Financial advisor fees
Advice fees should be clear before you proceed. The key is understanding what service you receive, how it is priced, and how value will be measured.
Advice fees are not the awkward conversation people sometimes assume. A good adviser welcomes the question because clarity protects both sides.
We share how fees work, what to compare, and how to think about value so you can make a confident decision.
Why it matters in Australia
Australian advisers may charge fixed fees, implementation fees, ongoing service fees, or asset-based fees depending on the service and licensee.
Disclosure documents should explain fees, scope, and any relationships that could create conflicts of interest. Read them before you sign.
What to work through
Get the scope right and the fee question becomes simple.
- Ask whether the fee covers strategy, product advice, implementation, or ongoing review.
- Compare the fee with the complexity and stakes of the decision.
- Understand what is included in ongoing service and how often reviews occur.
- Request fee disclosure in writing before proceeding.
Common traps
These are the patterns that quietly turn a good fee into a bad value outcome.

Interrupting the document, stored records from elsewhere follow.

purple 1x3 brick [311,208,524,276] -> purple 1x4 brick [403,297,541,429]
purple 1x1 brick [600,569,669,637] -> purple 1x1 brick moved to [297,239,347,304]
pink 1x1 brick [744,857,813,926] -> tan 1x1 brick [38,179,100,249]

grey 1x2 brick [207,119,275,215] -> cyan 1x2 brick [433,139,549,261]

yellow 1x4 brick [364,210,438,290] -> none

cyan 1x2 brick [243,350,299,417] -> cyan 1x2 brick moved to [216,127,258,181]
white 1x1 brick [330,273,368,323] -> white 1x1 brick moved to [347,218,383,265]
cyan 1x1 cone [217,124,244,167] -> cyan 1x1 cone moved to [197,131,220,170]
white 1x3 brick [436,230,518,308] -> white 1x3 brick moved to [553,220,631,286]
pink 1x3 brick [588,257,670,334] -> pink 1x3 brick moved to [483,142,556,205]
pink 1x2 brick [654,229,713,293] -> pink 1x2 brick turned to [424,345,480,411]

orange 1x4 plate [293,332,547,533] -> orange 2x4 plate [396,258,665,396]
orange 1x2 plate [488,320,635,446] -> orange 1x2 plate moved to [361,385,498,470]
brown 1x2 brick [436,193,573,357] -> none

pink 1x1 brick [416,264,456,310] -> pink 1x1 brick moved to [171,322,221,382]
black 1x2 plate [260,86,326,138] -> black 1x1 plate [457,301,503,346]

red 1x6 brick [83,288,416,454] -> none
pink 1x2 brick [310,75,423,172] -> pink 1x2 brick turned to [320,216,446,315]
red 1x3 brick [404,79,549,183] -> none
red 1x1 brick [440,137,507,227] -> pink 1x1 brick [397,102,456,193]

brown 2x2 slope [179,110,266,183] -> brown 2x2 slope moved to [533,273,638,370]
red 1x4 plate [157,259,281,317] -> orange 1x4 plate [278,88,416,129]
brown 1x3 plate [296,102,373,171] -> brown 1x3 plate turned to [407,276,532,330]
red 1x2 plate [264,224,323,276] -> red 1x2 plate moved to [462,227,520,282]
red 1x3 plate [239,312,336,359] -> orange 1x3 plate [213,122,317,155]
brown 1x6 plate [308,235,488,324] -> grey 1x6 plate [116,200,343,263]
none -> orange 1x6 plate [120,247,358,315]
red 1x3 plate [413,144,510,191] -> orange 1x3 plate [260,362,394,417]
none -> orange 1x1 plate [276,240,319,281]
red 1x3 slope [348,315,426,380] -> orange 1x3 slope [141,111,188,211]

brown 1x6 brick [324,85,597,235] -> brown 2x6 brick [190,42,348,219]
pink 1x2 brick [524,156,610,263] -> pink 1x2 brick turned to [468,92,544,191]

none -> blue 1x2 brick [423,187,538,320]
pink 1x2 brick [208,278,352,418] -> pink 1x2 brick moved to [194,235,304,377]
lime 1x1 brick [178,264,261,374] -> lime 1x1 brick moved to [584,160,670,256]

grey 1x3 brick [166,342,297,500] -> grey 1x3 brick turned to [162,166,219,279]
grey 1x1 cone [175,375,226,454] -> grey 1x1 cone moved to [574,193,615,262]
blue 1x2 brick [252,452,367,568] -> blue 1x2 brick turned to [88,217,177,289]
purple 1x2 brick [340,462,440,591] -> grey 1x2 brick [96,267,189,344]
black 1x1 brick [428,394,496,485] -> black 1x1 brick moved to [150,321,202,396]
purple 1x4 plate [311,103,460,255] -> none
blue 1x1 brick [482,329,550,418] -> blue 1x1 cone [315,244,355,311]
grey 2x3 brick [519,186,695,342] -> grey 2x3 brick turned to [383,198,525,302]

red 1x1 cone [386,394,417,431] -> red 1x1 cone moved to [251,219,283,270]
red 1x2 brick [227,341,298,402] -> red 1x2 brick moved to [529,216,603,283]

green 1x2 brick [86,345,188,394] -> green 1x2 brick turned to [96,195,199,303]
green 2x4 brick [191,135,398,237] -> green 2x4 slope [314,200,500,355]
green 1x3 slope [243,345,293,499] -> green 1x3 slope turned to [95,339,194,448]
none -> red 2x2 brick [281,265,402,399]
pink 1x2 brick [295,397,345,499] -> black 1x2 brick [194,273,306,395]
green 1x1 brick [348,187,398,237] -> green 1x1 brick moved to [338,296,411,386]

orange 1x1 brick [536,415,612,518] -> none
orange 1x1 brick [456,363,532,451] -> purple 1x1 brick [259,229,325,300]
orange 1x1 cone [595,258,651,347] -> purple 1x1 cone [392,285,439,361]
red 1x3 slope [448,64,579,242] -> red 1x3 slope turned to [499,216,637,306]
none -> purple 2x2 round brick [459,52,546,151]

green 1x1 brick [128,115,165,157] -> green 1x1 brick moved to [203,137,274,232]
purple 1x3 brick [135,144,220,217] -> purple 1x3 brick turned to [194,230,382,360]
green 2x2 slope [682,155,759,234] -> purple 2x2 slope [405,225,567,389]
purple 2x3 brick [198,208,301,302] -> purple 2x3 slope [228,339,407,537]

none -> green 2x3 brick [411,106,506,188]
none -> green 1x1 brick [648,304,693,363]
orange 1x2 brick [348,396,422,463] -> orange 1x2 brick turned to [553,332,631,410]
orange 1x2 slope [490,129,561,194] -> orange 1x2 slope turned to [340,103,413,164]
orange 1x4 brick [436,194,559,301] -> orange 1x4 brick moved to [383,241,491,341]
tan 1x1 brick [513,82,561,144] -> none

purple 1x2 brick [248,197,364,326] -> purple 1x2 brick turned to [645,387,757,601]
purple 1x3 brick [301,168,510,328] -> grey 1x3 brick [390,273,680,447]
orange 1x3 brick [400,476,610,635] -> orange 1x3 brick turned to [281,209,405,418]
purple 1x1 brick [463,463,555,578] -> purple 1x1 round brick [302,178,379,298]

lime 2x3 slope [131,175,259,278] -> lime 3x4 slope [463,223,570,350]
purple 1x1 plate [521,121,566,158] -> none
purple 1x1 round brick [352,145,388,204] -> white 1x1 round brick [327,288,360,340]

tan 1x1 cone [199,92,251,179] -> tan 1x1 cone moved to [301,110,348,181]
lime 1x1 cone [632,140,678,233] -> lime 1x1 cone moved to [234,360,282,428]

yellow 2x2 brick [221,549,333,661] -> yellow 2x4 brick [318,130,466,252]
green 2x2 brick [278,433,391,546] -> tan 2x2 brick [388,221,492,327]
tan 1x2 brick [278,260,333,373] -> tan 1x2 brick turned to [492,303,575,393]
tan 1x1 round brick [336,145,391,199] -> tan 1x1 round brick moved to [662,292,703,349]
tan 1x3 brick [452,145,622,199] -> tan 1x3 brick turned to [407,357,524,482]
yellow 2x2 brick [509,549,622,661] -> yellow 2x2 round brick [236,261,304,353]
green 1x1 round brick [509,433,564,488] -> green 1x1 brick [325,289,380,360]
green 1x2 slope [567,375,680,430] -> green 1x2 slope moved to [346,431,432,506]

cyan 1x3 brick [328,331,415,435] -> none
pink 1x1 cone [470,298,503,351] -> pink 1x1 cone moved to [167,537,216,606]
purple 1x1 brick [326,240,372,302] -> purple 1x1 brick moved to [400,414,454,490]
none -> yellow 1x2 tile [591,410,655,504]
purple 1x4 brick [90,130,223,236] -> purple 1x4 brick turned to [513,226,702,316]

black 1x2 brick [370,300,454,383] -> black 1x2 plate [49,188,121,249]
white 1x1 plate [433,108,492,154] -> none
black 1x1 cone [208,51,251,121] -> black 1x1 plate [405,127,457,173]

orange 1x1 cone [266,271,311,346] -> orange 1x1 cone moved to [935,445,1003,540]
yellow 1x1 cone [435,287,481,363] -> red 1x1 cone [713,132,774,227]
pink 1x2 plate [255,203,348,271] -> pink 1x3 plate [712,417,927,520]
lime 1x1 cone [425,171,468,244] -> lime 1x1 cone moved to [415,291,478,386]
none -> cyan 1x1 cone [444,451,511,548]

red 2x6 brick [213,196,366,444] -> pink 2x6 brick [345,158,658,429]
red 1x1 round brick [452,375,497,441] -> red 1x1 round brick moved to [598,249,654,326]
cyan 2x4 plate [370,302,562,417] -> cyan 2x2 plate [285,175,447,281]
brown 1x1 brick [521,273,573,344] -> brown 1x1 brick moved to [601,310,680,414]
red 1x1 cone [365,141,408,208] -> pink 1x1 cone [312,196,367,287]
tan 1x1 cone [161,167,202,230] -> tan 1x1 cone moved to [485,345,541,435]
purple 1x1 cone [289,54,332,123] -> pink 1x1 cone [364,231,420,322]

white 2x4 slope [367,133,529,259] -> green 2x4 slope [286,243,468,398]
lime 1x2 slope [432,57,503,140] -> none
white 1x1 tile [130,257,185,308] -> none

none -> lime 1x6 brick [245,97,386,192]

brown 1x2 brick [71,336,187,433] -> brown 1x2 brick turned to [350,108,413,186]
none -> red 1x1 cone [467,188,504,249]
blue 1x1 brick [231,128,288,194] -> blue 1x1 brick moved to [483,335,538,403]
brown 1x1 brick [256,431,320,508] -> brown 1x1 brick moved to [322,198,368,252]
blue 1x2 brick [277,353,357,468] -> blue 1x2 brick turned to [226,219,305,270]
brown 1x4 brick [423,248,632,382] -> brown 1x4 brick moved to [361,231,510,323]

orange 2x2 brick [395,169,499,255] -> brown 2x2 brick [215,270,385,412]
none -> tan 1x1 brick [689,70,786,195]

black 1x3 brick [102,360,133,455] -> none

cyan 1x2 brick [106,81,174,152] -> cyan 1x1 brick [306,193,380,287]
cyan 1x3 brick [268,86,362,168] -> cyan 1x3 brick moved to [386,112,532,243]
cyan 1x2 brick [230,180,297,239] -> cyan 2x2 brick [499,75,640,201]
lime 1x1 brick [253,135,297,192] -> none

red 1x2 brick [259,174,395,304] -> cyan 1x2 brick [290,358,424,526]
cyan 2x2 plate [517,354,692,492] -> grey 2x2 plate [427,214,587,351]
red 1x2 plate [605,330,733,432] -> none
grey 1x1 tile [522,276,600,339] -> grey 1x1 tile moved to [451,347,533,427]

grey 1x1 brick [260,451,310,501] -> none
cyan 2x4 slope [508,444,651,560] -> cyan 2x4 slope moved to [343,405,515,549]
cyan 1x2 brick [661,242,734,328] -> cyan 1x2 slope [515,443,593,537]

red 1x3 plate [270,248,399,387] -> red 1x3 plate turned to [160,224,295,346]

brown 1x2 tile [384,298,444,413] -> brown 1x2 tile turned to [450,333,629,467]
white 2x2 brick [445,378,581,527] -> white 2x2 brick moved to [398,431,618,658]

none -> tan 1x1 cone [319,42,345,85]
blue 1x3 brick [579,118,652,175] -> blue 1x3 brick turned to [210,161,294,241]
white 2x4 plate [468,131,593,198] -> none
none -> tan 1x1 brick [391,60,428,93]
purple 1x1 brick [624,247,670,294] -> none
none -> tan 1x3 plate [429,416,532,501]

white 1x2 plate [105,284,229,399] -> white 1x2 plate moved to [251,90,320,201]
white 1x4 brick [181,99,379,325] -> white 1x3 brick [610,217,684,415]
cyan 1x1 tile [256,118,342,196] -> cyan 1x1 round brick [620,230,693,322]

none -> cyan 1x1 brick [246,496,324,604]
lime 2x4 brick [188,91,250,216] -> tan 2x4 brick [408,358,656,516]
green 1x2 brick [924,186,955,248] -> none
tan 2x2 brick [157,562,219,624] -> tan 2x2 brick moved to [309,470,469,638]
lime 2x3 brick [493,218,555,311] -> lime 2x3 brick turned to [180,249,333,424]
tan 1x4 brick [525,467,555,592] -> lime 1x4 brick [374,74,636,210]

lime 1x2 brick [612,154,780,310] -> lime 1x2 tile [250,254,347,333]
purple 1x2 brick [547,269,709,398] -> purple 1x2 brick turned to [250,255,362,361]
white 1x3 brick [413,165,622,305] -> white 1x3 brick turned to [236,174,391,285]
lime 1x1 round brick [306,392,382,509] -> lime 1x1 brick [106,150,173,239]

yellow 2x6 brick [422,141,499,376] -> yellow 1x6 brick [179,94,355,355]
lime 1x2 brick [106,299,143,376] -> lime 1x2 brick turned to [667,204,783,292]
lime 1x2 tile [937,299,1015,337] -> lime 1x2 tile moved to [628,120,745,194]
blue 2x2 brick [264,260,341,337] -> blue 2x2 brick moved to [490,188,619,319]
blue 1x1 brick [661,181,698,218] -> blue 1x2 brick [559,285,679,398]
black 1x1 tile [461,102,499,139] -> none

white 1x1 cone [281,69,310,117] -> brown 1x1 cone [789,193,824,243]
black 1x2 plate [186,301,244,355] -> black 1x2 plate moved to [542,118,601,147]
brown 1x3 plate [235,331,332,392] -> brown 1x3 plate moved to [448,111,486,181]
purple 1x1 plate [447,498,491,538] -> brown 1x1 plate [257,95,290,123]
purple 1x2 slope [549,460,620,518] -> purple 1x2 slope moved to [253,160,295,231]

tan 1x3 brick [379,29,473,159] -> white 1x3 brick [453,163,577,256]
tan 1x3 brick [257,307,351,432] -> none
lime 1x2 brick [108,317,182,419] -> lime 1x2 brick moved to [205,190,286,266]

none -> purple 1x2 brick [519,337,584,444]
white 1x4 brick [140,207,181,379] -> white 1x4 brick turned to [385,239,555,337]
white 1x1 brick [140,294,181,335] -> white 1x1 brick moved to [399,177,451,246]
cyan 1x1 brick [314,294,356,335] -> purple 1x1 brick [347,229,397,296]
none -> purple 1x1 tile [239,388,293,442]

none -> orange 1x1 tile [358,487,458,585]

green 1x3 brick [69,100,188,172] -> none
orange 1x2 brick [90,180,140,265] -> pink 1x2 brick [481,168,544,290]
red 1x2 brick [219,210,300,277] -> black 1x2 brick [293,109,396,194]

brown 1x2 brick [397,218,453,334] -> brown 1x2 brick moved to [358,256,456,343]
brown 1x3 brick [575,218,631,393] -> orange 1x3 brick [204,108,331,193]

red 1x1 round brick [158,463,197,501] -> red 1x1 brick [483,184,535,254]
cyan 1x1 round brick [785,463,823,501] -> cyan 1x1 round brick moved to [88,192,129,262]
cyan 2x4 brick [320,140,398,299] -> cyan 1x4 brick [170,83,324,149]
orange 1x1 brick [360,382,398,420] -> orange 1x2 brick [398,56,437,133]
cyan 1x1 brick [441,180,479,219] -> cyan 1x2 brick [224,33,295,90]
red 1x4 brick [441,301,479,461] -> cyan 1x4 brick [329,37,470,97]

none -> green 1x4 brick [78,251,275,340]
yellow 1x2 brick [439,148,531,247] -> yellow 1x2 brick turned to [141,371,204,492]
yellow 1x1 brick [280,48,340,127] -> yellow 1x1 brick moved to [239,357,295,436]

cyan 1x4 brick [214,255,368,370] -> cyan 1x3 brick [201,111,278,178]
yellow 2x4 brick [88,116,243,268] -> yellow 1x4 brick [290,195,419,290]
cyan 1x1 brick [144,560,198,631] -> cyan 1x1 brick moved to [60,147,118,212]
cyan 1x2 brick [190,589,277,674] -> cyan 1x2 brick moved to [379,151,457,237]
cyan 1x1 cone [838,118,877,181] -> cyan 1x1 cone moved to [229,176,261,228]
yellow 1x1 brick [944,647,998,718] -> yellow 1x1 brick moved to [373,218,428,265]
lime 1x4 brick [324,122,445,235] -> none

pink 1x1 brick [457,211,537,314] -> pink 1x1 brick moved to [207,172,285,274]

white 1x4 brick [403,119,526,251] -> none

- Cheap advice can be expensive when it is too narrow for the problem.
- Ongoing fees should come with ongoing service.
- Product costs are separate from advice fees and should also be reviewed.
Next steps
Ask for the documents and read them. They tell you most of what you need to know.
- Ask for the Financial Services Guide.
- Clarify the scope before advice work begins.
- Review whether the service remains valuable each year.